Work request:
Copy the rows word for word, from the first line through the line containing "r, GitHub & mehr", including that line.

[Rows from a data collection]
········
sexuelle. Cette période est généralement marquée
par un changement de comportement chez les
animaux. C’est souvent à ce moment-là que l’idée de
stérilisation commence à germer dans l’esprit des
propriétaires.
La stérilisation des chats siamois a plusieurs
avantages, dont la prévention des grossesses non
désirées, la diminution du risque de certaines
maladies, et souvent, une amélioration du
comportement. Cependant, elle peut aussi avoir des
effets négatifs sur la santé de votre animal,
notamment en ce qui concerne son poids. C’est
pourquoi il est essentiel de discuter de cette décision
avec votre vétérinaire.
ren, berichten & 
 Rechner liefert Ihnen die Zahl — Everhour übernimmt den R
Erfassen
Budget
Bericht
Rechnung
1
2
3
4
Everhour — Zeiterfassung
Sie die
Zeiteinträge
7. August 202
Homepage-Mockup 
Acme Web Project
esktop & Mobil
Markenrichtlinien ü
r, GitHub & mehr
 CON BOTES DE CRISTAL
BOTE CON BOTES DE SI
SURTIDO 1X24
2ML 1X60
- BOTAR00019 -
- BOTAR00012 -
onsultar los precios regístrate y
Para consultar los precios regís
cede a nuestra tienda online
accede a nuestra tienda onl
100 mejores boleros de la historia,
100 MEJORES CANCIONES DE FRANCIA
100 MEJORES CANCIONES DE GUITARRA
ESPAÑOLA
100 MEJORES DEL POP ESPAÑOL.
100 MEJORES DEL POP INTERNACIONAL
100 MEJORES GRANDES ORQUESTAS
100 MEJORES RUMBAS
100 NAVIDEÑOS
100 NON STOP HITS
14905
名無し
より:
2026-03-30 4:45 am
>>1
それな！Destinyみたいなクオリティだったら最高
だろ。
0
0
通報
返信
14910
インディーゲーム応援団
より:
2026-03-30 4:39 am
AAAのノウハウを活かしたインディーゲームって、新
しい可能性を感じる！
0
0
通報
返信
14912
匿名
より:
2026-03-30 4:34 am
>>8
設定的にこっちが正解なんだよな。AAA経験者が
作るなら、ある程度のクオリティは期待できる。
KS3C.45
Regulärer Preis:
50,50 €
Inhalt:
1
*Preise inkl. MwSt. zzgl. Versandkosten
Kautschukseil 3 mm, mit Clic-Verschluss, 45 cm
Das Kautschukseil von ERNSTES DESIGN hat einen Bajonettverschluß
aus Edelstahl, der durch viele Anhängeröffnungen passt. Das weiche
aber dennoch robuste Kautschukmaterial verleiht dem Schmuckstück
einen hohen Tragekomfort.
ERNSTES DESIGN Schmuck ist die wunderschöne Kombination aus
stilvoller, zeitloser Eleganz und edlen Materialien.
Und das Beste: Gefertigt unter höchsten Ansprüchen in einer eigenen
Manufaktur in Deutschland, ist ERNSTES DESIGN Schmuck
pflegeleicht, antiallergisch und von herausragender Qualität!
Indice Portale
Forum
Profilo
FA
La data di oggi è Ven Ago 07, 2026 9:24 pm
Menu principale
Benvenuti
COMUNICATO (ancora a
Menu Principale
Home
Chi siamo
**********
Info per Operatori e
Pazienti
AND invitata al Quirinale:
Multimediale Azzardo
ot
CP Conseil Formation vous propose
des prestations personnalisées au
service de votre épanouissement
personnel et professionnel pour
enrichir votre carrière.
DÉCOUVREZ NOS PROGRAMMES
········
Answer to the exercise:
sexuelle. Cette période est généralement marquée
par un changement de comportement chez les
animaux. C’est souvent à ce moment-là que l’idée de
stérilisation commence à germer dans l’esprit des
propriétaires.
La stérilisation des chats siamois a plusieurs
avantages, dont la prévention des grossesses non
désirées, la diminution du risque de certaines
maladies, et souvent, une amélioration du
comportement. Cependant, elle peut aussi avoir des
effets négatifs sur la santé de votre animal,
notamment en ce qui concerne son poids. C’est
pourquoi il est essentiel de discuter de cette décision
avec votre vétérinaire.
ren, berichten & 
 Rechner liefert Ihnen die Zahl — Everhour übernimmt den R
Erfassen
Budget
Bericht
Rechnung
1
2
3
4
Everhour — Zeiterfassung
Sie die
Zeiteinträge
7. August 202
Homepage-Mockup 
Acme Web Project
esktop & Mobil
Markenrichtlinien ü
r, GitHub & mehr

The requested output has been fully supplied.